### REQUIRED TASK 1
Copy the entries from the line containing "collectors: W. B. Drew & I. L. Wiggins" through the line containing "genus: Carex", inclusive, reproducing each of those lines without any change.

### SOURCE PASSAGE

○ ○ ○ ○ ○

I know little but generalities about India. I do recognise that the governmental desire
to charge into a dramatically more industrialised society in China has had
profound ecological consequences, causing problems so severe that China is
being forced to take environmental concerns into far greater consideration
today compared with even the recent past.
In the US there is frequent coverage of the incredible air pollution,
water pollution, and generally almost unfettered abuse of the Chinese
environment. Commensurate with that is
coverage of small revolts in which the citizens are taking stands against the
government when their actions
(or inactions) are egregious.
To western eyes, India and China have many similarities, the most obvious being huge populations in relative poverty, limited natural resources, and strong commitments to economic growth. It seems though that India, despite its ongoing development, is still behind China on the path towards modernisation and globalisation. From my viewpoint, this is a strategic plus—India has the opportunity to study what is working and not working in China so as not to make at least the avoidable errors.
China’s evolution is highly dynamic with many underlying
environmentally relevant) experiments co-occurring. A dramatic example is the construction of the Three Gorges Dam for hydropower and its
consequent forced relocations of millions of people, and the gross degradation of the
ecology of the Yangtze River. India should be China’s best student, while also reaping and sifting the experiences of others.

○ ○ ○ ○ ○

[Extracted data entries]
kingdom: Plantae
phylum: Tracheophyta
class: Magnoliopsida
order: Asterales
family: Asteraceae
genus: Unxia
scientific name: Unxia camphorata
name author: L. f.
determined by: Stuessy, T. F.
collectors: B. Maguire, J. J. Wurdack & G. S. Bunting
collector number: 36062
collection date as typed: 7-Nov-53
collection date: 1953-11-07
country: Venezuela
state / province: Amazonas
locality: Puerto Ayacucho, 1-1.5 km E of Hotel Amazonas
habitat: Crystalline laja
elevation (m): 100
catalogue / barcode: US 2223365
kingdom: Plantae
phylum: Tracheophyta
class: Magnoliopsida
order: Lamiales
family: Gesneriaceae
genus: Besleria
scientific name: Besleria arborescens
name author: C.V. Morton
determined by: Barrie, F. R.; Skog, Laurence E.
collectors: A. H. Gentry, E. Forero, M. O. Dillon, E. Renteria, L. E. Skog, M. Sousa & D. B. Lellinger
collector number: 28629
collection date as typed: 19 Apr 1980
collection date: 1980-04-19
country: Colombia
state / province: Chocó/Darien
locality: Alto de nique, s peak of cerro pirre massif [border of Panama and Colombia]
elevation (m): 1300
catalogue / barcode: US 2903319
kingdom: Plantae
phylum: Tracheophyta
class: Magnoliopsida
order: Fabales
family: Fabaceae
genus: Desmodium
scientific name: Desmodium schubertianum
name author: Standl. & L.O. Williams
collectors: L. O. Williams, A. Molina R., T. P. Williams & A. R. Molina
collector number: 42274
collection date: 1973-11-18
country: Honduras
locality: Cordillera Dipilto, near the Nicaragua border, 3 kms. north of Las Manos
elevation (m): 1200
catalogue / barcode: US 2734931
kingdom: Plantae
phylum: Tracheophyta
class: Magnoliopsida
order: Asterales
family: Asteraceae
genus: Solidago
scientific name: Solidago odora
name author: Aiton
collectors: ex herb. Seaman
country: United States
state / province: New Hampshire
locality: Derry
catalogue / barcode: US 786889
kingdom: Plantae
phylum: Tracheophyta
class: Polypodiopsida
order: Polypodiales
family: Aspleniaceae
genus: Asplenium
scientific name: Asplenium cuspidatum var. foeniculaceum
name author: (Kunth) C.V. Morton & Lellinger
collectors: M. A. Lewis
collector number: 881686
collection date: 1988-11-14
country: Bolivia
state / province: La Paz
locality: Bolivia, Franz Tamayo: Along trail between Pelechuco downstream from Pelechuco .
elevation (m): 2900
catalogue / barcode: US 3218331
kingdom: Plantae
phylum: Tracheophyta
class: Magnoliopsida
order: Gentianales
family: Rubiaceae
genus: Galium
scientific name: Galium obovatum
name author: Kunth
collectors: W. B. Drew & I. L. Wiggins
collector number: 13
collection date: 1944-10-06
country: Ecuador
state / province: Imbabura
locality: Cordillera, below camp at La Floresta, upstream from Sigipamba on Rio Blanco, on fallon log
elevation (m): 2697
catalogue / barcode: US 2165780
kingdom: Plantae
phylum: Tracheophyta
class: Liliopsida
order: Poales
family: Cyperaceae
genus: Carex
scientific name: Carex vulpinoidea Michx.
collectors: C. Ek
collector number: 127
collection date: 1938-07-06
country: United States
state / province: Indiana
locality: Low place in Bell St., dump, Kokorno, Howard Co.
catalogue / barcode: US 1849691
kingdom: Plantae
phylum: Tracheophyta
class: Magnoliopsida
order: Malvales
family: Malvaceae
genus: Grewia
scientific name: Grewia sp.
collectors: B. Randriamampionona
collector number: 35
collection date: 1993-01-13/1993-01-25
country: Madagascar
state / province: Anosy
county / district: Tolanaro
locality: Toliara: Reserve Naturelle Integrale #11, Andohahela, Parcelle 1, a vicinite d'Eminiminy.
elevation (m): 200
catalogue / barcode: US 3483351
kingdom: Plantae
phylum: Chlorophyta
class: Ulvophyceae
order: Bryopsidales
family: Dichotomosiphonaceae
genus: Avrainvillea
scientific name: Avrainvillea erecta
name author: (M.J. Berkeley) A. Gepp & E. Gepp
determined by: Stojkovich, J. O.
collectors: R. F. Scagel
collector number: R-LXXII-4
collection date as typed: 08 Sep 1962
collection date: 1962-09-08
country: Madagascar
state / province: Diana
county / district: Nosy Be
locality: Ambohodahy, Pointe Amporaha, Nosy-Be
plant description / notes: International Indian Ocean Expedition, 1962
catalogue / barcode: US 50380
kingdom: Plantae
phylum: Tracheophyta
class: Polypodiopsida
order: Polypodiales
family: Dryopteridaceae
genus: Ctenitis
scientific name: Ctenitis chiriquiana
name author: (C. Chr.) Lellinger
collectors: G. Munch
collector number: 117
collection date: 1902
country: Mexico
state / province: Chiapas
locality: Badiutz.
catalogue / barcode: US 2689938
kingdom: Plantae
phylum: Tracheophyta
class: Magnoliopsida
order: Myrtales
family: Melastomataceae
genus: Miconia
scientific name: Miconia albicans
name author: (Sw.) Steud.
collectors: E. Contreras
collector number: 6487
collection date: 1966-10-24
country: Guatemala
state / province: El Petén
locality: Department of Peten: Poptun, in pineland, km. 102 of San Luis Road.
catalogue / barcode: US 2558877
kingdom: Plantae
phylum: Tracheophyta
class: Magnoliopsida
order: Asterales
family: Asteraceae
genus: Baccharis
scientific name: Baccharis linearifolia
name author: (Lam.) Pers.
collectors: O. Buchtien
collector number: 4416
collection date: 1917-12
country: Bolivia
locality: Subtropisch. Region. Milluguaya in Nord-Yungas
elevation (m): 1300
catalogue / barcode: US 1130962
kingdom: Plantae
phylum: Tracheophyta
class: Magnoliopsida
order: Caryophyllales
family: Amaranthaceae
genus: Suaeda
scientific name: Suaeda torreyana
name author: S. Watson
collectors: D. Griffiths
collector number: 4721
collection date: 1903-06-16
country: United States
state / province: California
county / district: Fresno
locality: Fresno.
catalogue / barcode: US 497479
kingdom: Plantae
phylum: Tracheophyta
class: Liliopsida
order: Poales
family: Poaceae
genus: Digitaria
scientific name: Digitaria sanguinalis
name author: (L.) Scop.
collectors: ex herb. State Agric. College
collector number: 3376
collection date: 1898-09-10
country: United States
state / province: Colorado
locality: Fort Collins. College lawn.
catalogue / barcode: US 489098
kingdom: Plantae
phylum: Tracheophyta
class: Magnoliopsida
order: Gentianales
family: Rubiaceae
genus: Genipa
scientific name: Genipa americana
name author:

○ ○ ○ ○ ○

### REQUIRED TASK 2
In the passage on India and China, what dramatic example of China's environmentally relevant experiments is given?

### COMPLETE OUTPUT 1
collectors: W. B. Drew & I. L. Wiggins
collector number: 13
collection date: 1944-10-06
country: Ecuador
state / province: Imbabura
locality: Cordillera, below camp at La Floresta, upstream from Sigipamba on Rio Blanco, on fallon log
elevation (m): 2697
catalogue / barcode: US 2165780
kingdom: Plantae
phylum: Tracheophyta
class: Liliopsida
order: Poales
family: Cyperaceae
genus: Carex

### COMPLETE OUTPUT 2
The construction of the Three Gorges Dam for hydropower.